It is quite special being asked to go back to school when you’re almost 30 years into your career.

Going back to school as an ‘Executive In Residence’, that is.

It is quite a surprising invitation to receive.

It is a humbling ask.

It is a very thought-provoking request.

It is a question that can make you feel a little bit old.

It is a question that makes you feel deeply honoured.

And importantly, it is a rhetorical question.

To go back to school as an Executive In Residence is to be able to visit directly, meet personally, and hopefully inspire meaningfully, the future of our industry. There are very few honours that can truly be more touching.

It is an interesting responsibility. It forces one to think quite deeply about the core messages one wants to leave behind, whatever the subject matter one is asked to speak on. These messages go beyond the technical – the area(s) of experience and expertise one brings with them through their life’s work, the over transfer of knowledge and insight one goes to impact. As importantly, if not more, it is messaging around a spirit of commitment, confidence, and care one hopes to seed in the minds and hearts of those ‘teaching’.

Never in this generation has this been more true, or more important.

All of us in global travel and tourism, and the global community per se, have faced an endless time of devastation. This we know, we feel, we see, every single day, even now, over 600 days since the WHO declared COVID-19 a global pandemic. COVID-19 has caused untold damage to lives, livelihoods, and liberties. Slowly and cautiously as the world starts to reopen, to travel slowly and carefully, we keep an eye on growing numbers of new cases around the world. With a curious mind and quiet prayer, we watch vaccines rolling out, growing our understanding and confidence in how they work, and with great hopes in our hearts, look at those tiny little bottles as dearly needed doses of hope.

As we look forward to 2022 with deep desire to come together, finally, and take control of this challenge in a way that is stronger, healthier, and more united, we need to think carefully about what we seed as thoughts as opportunities and as directions for the future leaders of our Travel & Tourism industry – which core messages will take root, be nurtured, and inspire purposeful growth.

Therefore, talking about the future of Travel & Tourism, and all that is ahead, can prove to be an interesting challenge. As an Executive In Residence, it was a challenge that provoked a great deal of thought around looking at not just what is ahead, but comprehending what has happened in our recent past, and how this is going to make us stronger as an industry in the future. As well as individual practitioners.

Which is why taking on this special assignment was one which required taking on a different perspective to knowledge sharing, and seed planting, embracing the fact that sometimes the greatest learning comes not from providing the right answers, but rather posing the right questions. Especially when we are this crisis’s living case study.

In the case of COVID-19 and its impact on the future of Travel & Tourism:

What has shocked us?

What has confused us?

What has challenged us?

What has taught us?

What has inspired us?

What will we never forget?

What must we never forget…?

And with this in mind, what must we now do to not waste this time given to rethink the future of our industry, and our personal role within it?

These are the questions that one of our greatest teachers, Mother Nature, is quietly asking us all as we slowly and cautiously move into the ‘next normal’ of living and travelling with COVID-19.
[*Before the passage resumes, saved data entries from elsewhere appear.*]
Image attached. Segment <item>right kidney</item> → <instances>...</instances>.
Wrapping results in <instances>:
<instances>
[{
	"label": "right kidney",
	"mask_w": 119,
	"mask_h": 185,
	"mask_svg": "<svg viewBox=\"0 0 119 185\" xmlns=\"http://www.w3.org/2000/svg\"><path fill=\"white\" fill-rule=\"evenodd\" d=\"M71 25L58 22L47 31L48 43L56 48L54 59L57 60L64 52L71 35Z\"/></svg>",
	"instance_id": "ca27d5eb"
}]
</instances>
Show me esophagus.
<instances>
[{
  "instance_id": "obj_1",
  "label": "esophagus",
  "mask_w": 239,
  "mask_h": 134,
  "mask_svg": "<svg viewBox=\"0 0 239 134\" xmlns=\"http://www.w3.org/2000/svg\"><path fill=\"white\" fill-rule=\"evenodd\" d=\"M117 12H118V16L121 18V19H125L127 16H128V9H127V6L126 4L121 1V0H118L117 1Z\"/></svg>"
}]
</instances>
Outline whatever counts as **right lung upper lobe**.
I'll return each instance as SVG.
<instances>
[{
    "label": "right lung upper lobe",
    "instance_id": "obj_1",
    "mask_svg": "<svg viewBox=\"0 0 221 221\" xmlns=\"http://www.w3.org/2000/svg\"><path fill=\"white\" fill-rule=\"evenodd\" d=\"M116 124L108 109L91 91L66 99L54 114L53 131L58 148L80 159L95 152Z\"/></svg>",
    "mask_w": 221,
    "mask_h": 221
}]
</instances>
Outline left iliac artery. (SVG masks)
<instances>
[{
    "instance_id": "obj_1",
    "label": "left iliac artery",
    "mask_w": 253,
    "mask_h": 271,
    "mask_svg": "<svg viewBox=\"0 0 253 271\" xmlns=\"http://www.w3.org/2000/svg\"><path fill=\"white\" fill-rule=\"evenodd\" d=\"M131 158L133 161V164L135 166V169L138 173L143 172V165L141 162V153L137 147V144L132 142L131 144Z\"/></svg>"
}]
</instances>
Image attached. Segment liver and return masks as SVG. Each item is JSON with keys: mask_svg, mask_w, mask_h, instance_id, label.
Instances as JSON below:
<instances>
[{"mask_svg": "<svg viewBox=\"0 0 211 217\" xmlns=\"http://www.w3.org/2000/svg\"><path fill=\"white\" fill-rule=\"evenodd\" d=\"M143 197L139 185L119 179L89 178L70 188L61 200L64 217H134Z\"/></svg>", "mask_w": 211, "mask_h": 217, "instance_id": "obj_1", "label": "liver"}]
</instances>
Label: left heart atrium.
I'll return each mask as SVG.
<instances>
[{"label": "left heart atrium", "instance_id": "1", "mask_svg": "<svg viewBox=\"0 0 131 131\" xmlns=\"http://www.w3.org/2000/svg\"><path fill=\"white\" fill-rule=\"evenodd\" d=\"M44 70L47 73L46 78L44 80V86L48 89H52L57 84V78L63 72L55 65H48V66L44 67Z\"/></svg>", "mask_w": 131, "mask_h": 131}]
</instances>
At the heart of our ability to establish new hypothesis, strategies, and programmes to rebuild momentum of confidence and conversion is recognising that, as shared in the past, there has been a fundamental shift in not only the value of travel but the values of travel. This pandemic-provoked truism is an essential seed to plant if our industry is to be not only strong, smart and sustainable, but sensitive, supportive and sincere.

We know it. We feel it. Why? Because we are ‘the travellers’.

Travellers are no longer ‘them’ – the people out there.

They are all of us – a world of people grounded for over a year, kept from the people and places they love, reminded why our ability to be together is a critical part of who we are. The numbers that we analyse, the trends that we review, the predictions that we make, they are us. They are all of us – all who have been separated from our families, from our holidays, from our aspirations, from our business opportunities over the last almost two years.

The transition into a new world of travel, with all of its choices, challenges, and changes that continue to generate fears and frustrations for travellers, needs to be understood, and respected. To understand what it means to venture out once more simply requires we look into our own mirrors, and into our own hearts. It is a whole new adventure. And again, they are us.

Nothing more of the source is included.